Document passage
########################################

These instructions move data from memory addresses which can be pointers,
arrays and fields within data structures.
*/
void
_find_ptr_refs(instruction *in, set_varref *refs)
{
    D_SELFTEST_HEADER(60, "_find_ptr_refs");

    p_ccfg_node node = get_node(in->parent());

    if_ops op = in->opcode();
    assert(op == io_lod || op == io_str || op == io_memcpy);

    D_SELFTEST(60) {
	cout << "Checking instruction for pointer references" << endl;
	in->print();
    }

    /* Look for uses in the src_addr_op() of 'lod' and 'memcpy'
     * instructions. Note again that we must check uses before the defs.
     */
    if (op == io_lod || op == io_memcpy) {
	vector_var_sym vars;

	::_find_vars_ref_by(((in_rrr *)in)->src_addr_op(), &vars, refs);

	for (vector_var_sym::iterator i = vars.begin(); i != vars.end(); i++) {
	    p_var_sym var = *i;
	    D_SELFTEST(60) { cout << "Found source address: " << var << endl; }

	    p_varuse use(new varuse(var, in, node));
	    refs->insert(use);
	}
    }

    /* Look for definitions in the dst_addr_op() of 'str' and 'memcpy'
     * instructions.
     */
    if (op == io_str || op == io_memcpy) {
	vector_var_sym vars;
	::_find_vars_ref_by(((in_rrr *)in)->dst_addr_op(), &vars, refs);

	if (vars.size() >= 1) {
	    p_var_sym var = vars[0];

	    D_SELFTEST(61) {
		cout << "Line " << source_line_num(in)

########################################

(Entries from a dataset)
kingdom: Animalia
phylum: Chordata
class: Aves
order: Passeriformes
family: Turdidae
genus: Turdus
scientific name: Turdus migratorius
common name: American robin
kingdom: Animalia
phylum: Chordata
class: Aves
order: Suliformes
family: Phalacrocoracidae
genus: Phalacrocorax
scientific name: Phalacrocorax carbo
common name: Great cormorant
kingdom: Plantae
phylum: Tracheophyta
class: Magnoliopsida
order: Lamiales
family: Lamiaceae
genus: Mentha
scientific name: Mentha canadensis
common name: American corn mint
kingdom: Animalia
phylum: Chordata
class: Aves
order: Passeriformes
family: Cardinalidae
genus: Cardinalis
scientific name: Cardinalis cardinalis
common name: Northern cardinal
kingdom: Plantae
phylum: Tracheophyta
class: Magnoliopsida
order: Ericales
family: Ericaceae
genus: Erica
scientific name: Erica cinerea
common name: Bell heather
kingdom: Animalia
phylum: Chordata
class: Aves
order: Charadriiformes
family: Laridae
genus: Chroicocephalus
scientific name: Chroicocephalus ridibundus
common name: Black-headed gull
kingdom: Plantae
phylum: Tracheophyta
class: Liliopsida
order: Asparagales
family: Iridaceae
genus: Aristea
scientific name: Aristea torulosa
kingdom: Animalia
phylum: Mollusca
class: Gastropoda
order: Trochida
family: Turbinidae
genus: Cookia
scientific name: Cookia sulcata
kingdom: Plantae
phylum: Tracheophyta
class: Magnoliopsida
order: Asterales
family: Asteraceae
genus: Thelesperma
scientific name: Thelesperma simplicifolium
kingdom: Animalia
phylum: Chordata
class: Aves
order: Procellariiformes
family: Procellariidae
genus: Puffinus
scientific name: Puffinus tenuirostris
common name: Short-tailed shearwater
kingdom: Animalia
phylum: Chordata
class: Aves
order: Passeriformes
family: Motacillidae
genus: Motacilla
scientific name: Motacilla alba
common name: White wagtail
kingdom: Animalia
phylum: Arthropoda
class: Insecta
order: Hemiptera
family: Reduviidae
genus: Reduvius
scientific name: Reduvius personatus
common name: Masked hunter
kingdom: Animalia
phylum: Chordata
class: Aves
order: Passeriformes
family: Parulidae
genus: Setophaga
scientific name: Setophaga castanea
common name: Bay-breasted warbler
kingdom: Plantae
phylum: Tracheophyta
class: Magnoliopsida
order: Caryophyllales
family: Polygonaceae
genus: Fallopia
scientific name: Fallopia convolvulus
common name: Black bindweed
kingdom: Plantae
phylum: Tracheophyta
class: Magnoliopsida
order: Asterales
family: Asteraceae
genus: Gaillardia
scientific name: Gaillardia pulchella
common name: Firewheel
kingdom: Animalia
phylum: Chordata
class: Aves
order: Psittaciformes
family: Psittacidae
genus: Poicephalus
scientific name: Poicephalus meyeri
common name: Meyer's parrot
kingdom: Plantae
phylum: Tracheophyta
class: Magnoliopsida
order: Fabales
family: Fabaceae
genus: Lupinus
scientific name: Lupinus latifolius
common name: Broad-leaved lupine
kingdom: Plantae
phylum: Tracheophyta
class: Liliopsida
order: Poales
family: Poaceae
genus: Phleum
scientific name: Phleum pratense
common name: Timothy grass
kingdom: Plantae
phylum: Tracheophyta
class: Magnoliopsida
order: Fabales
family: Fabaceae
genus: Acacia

########################################

Exercises
A – According to the opening comment of the pointer-reference code, why can the instructions handled by this function involve pointer references? Answer in one to three sentences.
B – Which instruction opcodes does the assert statement in the pointer-reference code accept?
C – Can you carry the pointer-reference code forward, starting right after its last line?

Results in order
A – These instructions move data from memory addresses. Those addresses can be pointers, arrays, or fields within data structures.

B – io_lod, io_str, io_memcpy

C –
		    << ". Found definition for '" << var << "'\n";
	    }

	    p_vardef newref(new vardef(var, in, node));
	    refs->insert(newref);
	}
    }

    D_SELFTEST_FOOTER(60);
}



/**
Helper method to find symbols inside an operand. There are three types of
operands in SUIF: null, symbol and instruction. A null operand is the
easiest to deal with, we just return without altering the list. If the
operand is a symbol, it is added to the set and the function returns.

Finally, if the operand is an instruction, the function examines all the
operands for the instruction adding symbols to the set until all the
symbols have been found.
*/
void
_find_vars_ref_by(operand op, vector_var_sym *vars, set_varref *refs)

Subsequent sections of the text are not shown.